I was a bit discouraged. I’d known it was unlikely I’d be further along than an 8, but I’d been hoping I was (I’ve always been 8-9.5 on arrival!). And even with the nitrous I was starting to just be done.
So the midwife broke my water, taking me from a 9 to cervix “gone” and baby at +2. It was 3 PM. But my body wasn’t ready to push yet. I know it wasn’t really that long, but it felt like a long time and there was a little bit of crying in there again. It was intense and painful. The nitrous still helped, but I was losing control again. Ezra and my doula were coaching my breathing and vocalizations, to stay low. My hips were hurting, so they rolled me over to my other side, and I think that did something because I immediately started feeling more downward pressure and movement. Rolling over was also good because now I couldn’t see the clock or the growing number of people coming into the room to be ready for the birth!
This is where it gets blurry! Fetal ejection reflex totally took over (around 3:25 most likely). There were breaks, but I don’t remember distinct pushing contractions and I was definitely not actively pushing. I don’t know when I dropped the comb I’d been squeezing or the nitrous oxide mask, but I did. I was on my side, but curled a bit, and could see the midwife prepared but also very hands off. I felt pressure on my tail bone only briefly (and yelled out for counter pressure, which my doula immediately started doing), and then felt a lot of stretching and crowning. It wasn’t as sharply painful as I’d remembered but was so so so intense. As always, it was the best feeling ever as the head finally popped out, and then shoulders and body wriggled free. I reached down and picked her up and brought her to my chest. I thought the midwife was helping me, but she says she had guided out the head and shoulders and the rest was all me. It was 3:34 PM.
Baby was crying and healthy and pink. She’d had a nuchal cord but it hadn’t caused any problems. My placenta came quickly and without any issues – my doula and I had both recently read a study about eating dates and that being on par with pitocin, so I’d eaten a bunch of dates pretty much right away and they didn’t need to give me any pitocin to stop bleeding and were pretty impressed with placenta delivery and my uterus’s firmness – so I think they worked! I had a tiny tear, but the midwife was pretty confident about stopping the bleeding and it not needing any stitches, so we left it.

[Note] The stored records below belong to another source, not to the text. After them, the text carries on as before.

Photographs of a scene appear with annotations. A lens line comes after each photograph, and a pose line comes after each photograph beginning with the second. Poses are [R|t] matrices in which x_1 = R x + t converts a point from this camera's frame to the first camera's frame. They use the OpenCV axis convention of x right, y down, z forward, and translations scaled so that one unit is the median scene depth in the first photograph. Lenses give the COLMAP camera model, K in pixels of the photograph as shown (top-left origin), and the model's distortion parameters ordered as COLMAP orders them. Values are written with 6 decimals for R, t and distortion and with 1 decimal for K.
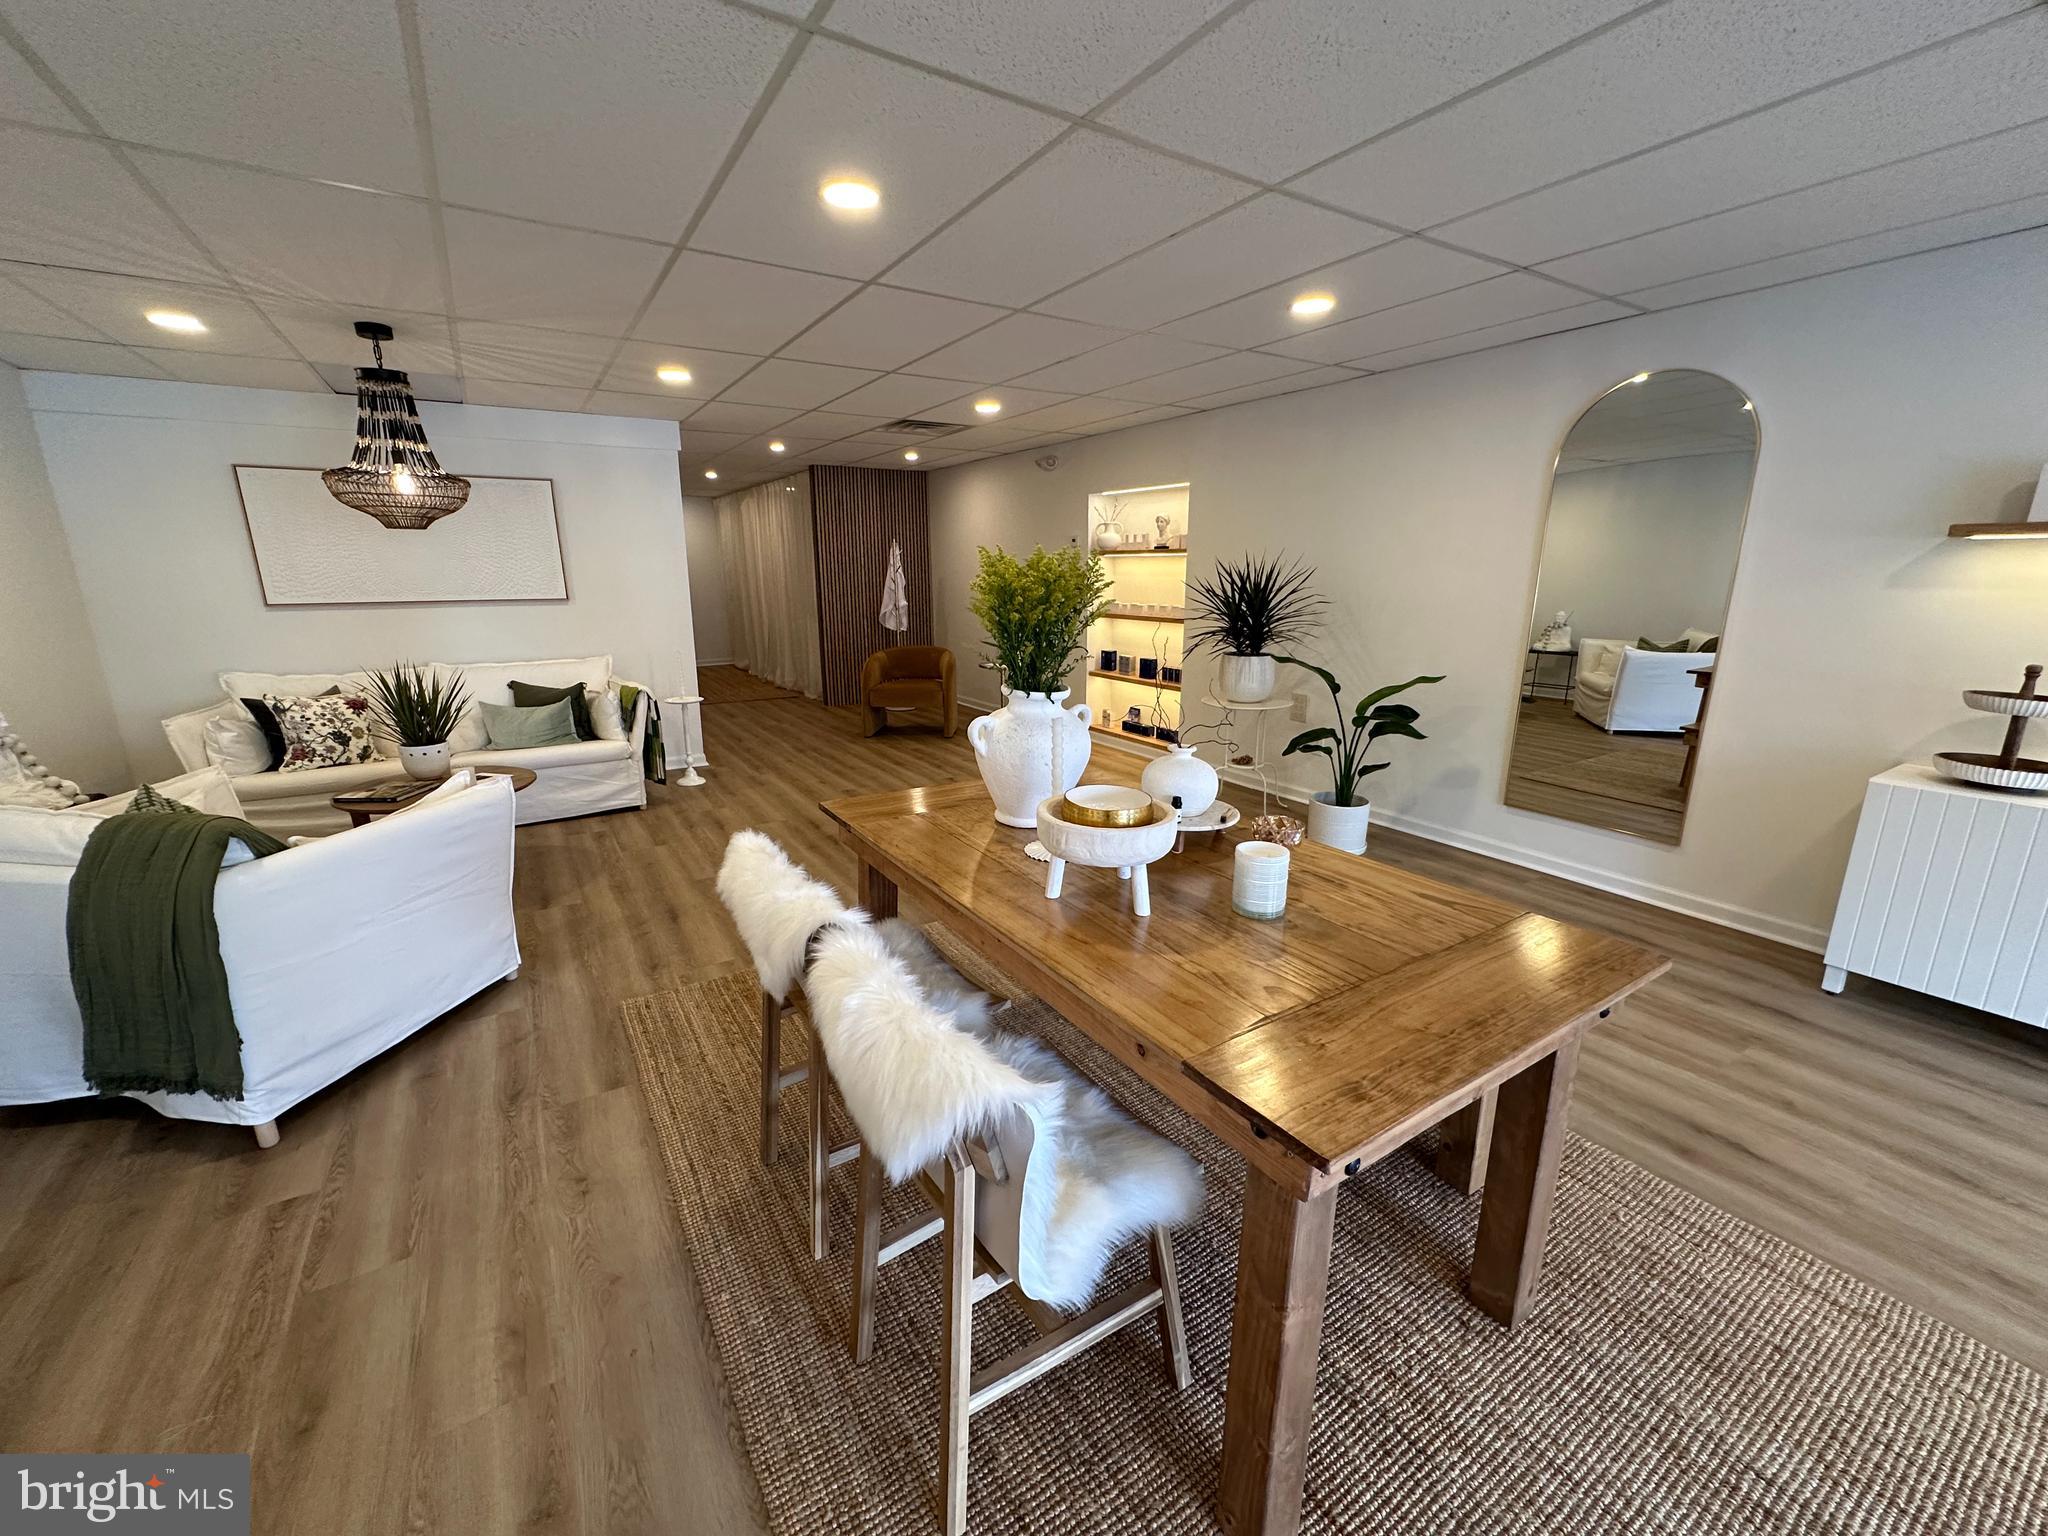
lens RADIAL K [[820.5, 0, 1024.6], [0, 820.5, 769.2], [0, 0, 1]] dist [-0.001249, 0.000049]
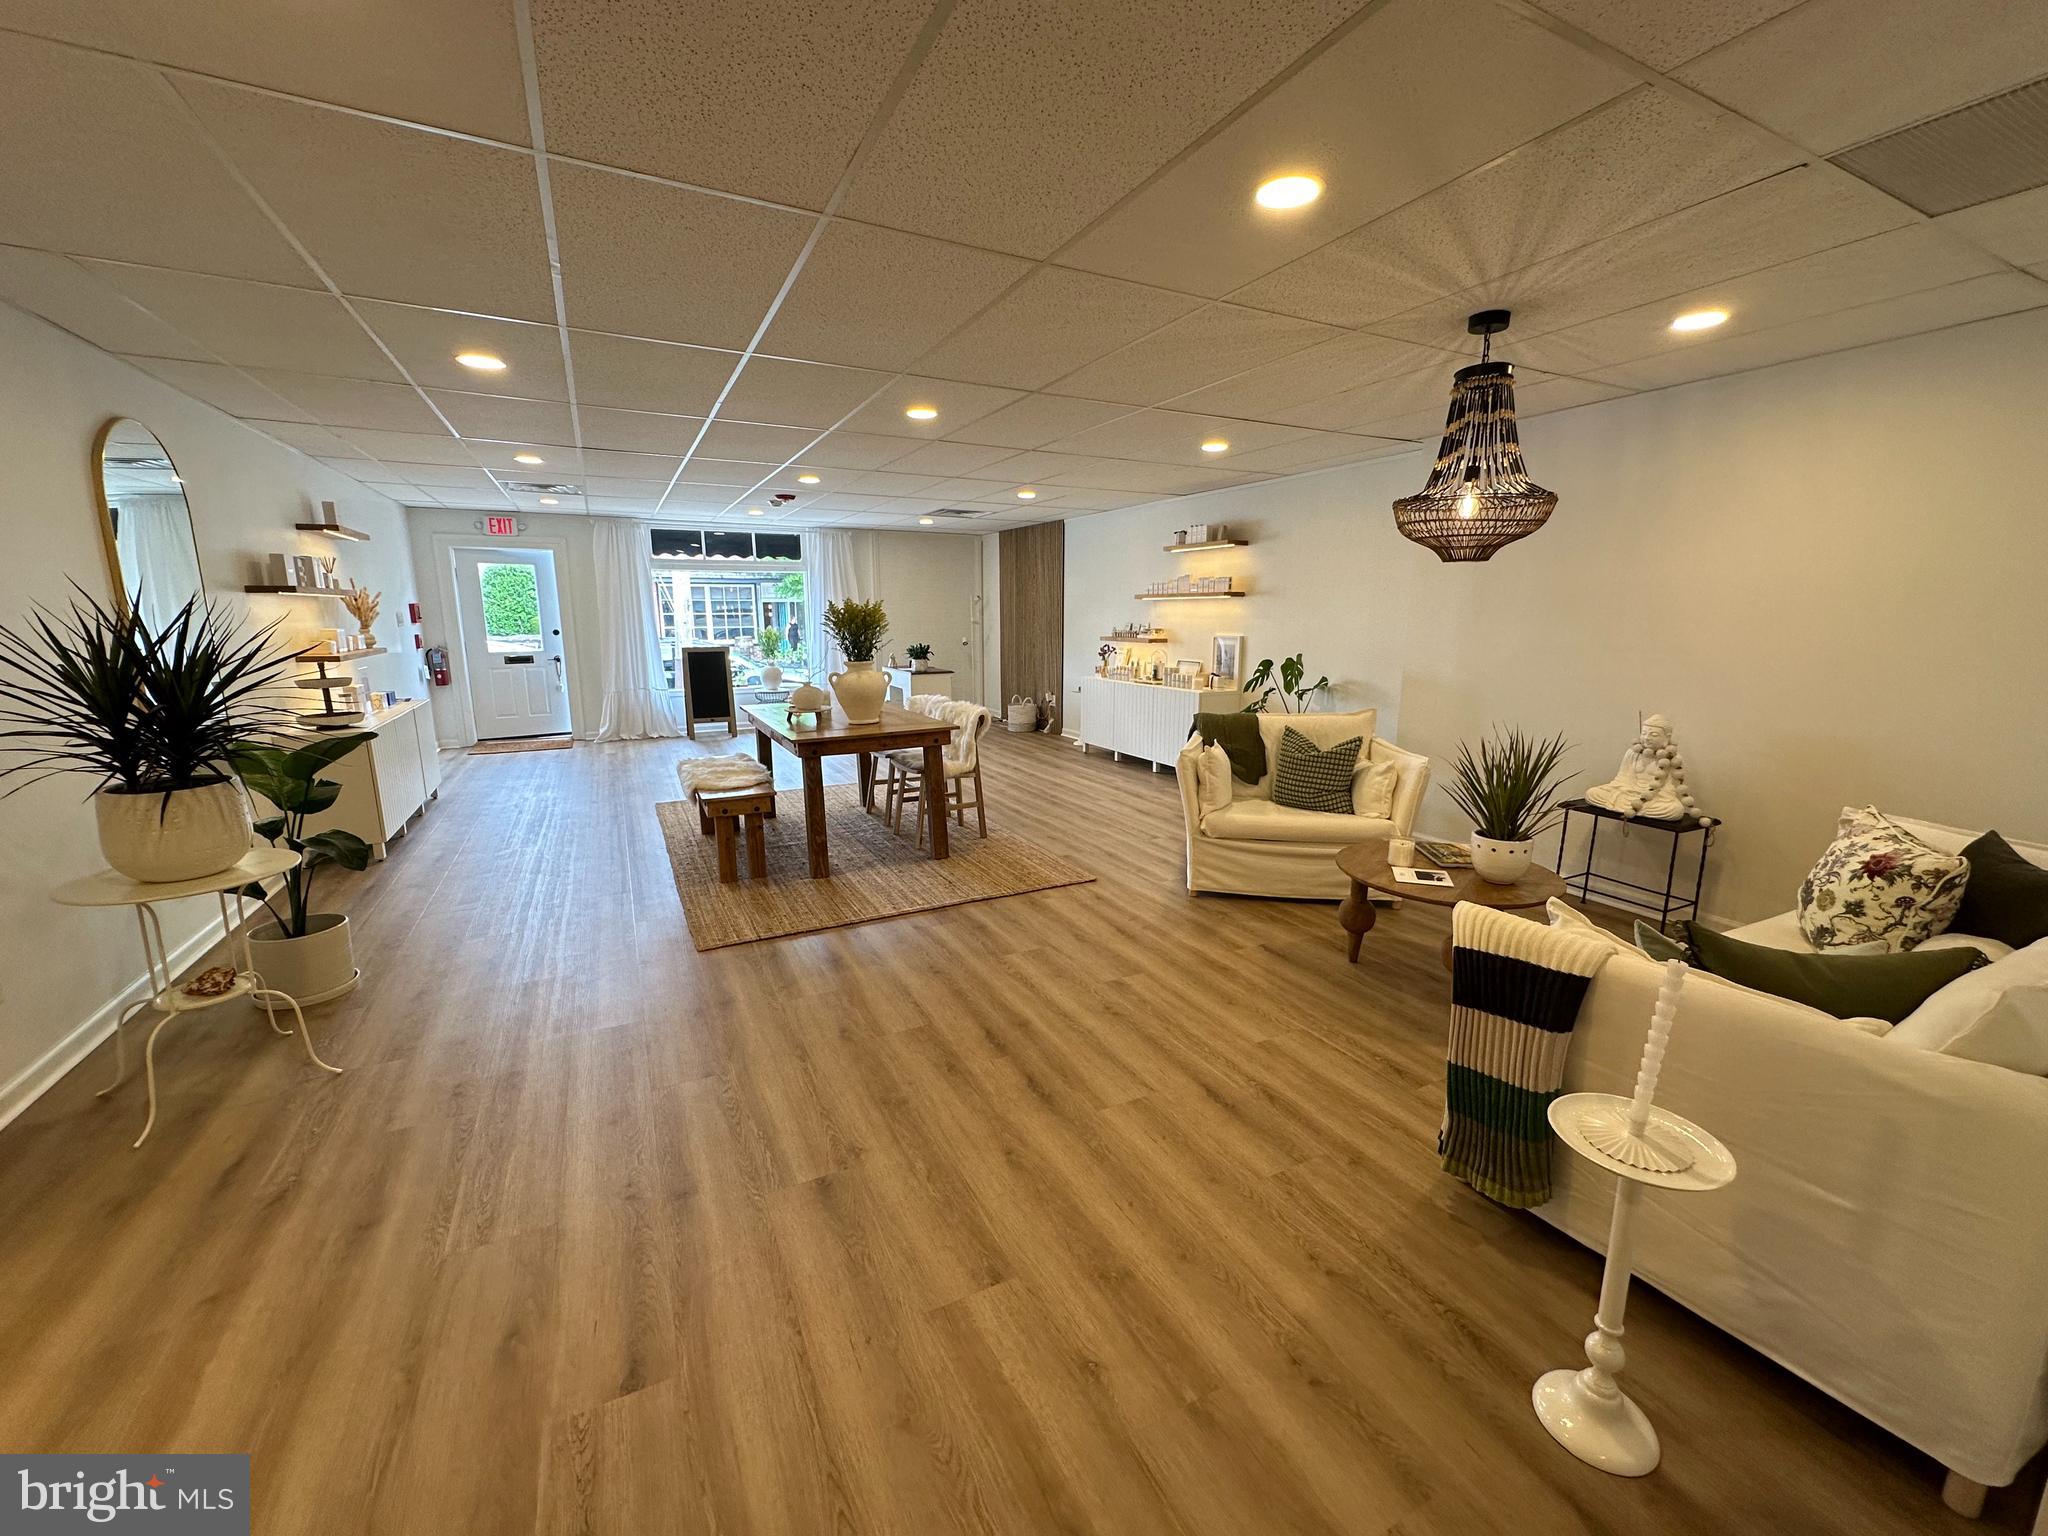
lens RADIAL K [[820.5, 0, 1023.0], [0, 820.5, 766.1], [0, 0, 1]] dist [-0.001249, 0.000049]
pose [[-0.994790, -0.012199, 0.101215, -0.322987], [0.031056, 0.909364, 0.414841, -0.375029], [-0.097102, 0.415823, -0.904247, 1.516400]]
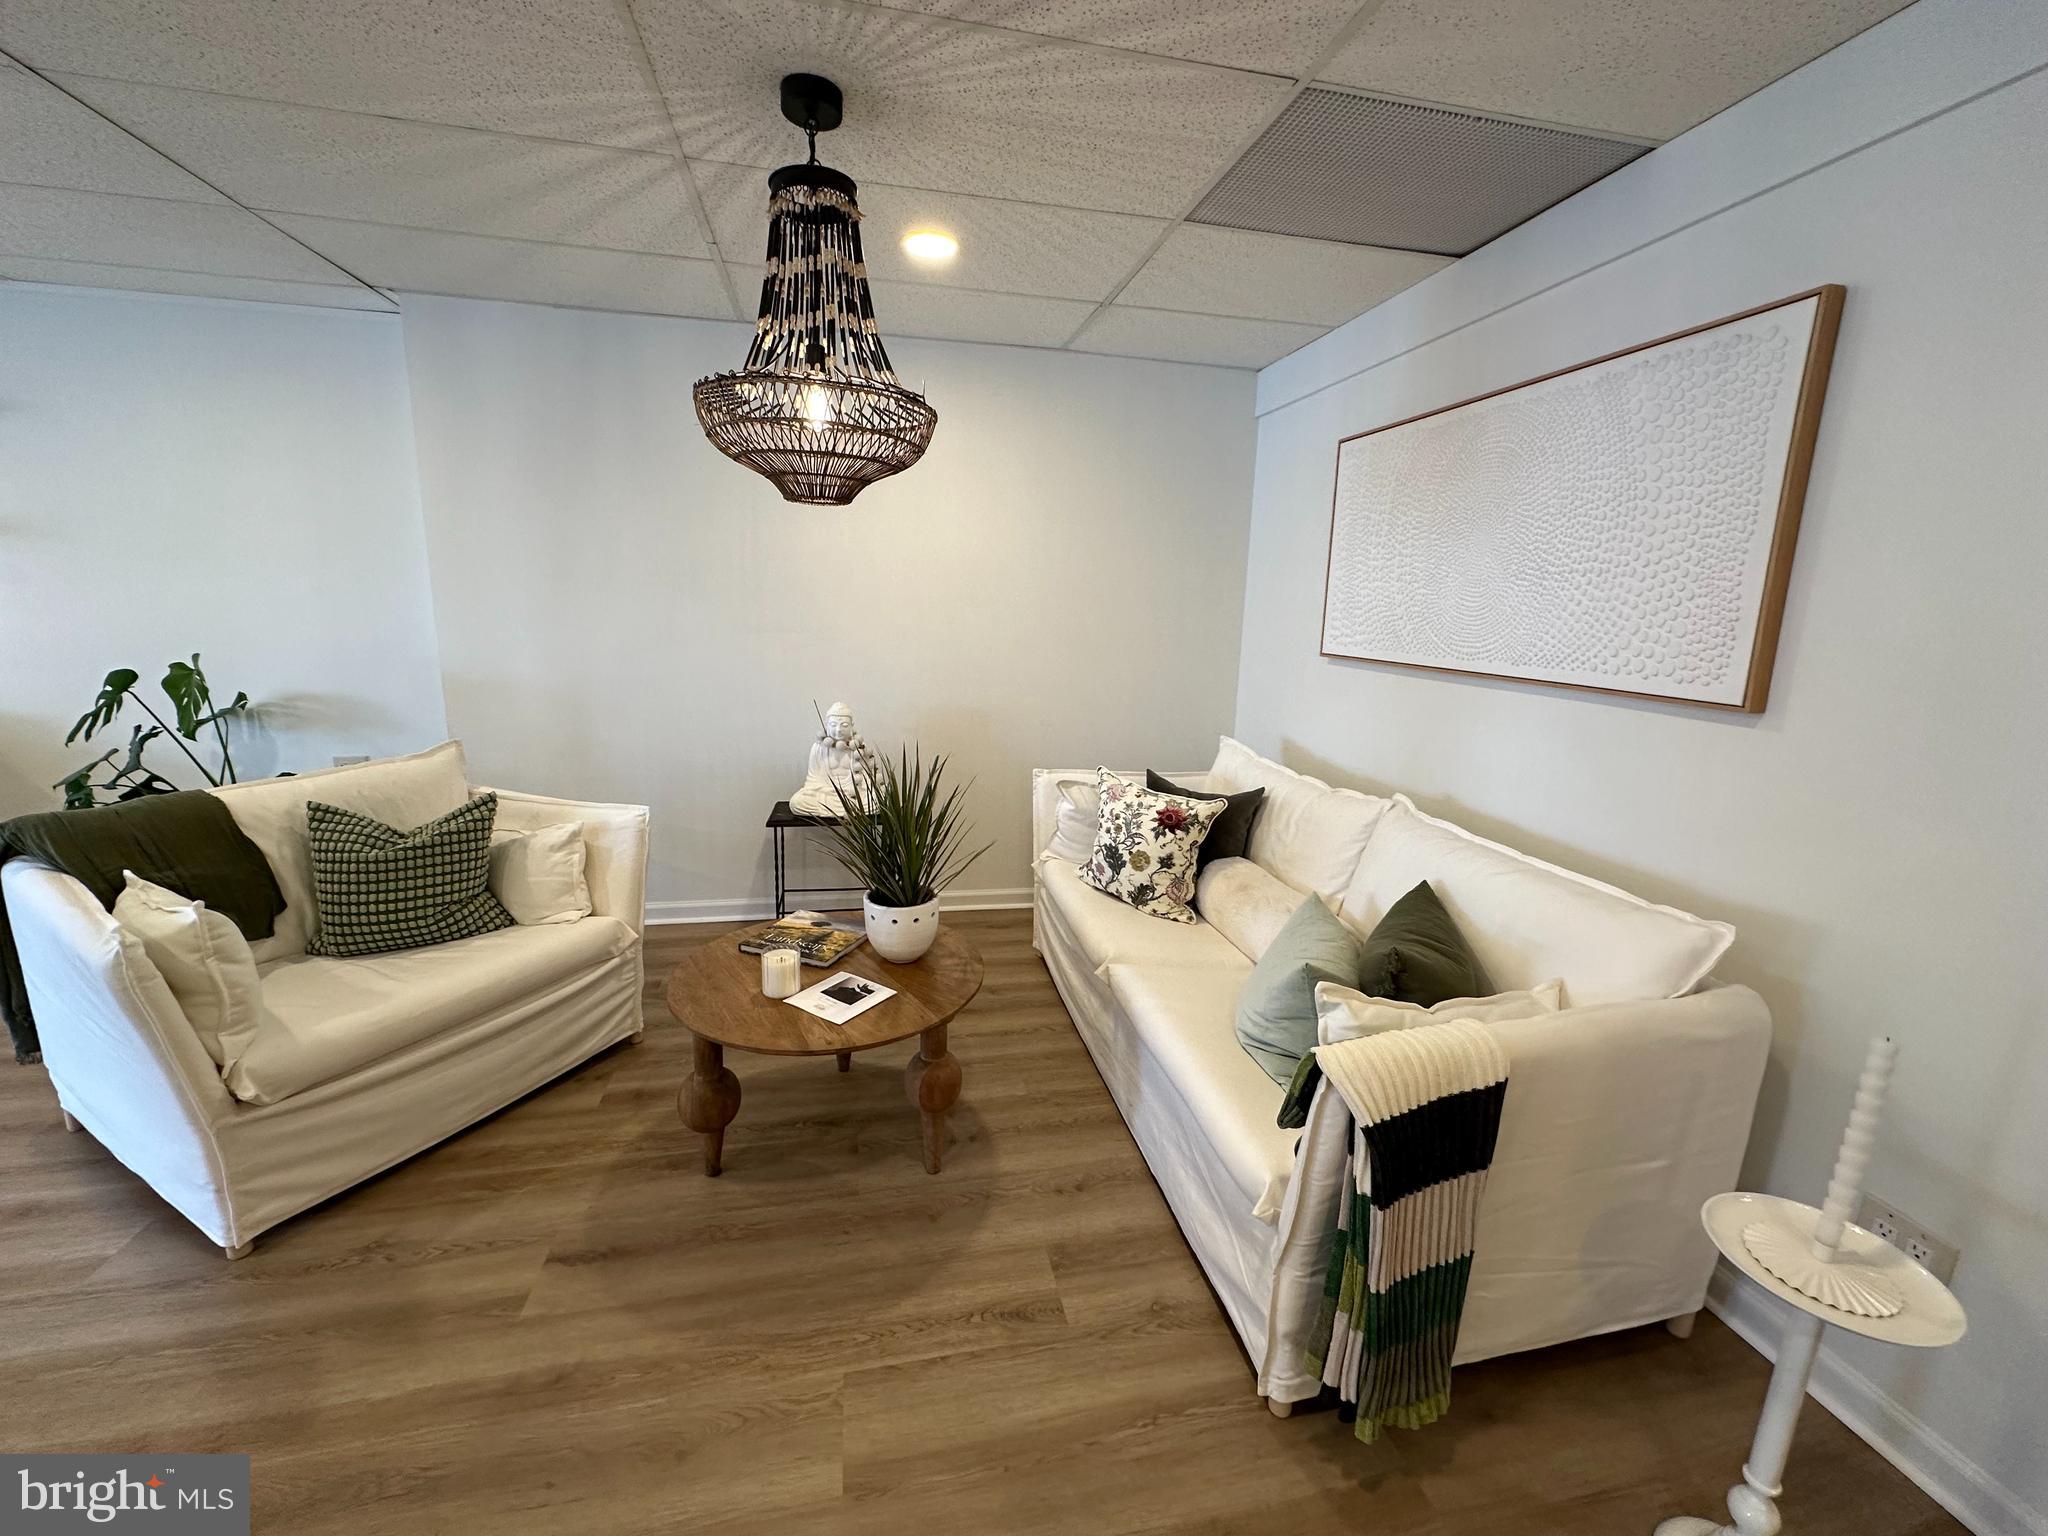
lens RADIAL K [[820.5, 0, 1022.0], [0, 820.5, 765.7], [0, 0, 1]] dist [-0.001249, 0.000049]
pose [[-0.353988, 0.183254, -0.917121, -0.238419], [-0.246830, 0.927542, 0.280607, -0.257273], [0.902090, 0.325705, -0.283106, 1.067479]]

I’d completely forgotten about the gender, but someone asked and someone checked (I can’t seem to get my babies at the right angle to see right after they’re born!) and said it was a girl. She didn’t nurse for a while but she was with me for about two hours before they took her to weigh and measure: 7 pounds, 7 ounces; 19 3/4 inches long. This time I remembered to ask Ezra to pause my music as soon as she was born, and so we could see she was born to Sara Groves’s song “Beautiful Child,” which is pretty accurate!
“Beautiful child right from the moment you were born
You overtook my heart my world
My beautiful child
Tender and sweet both in your crying and your sleep
You radiate a sense of hope
You’re beautiful
And I have seen the most amazing sights
In my travels on the earth
Misty seas and amber harbor lights
And other things of matchless worth
But next to you all of the beauty seems so plain
You would think I’d never seen a beautiful thing.”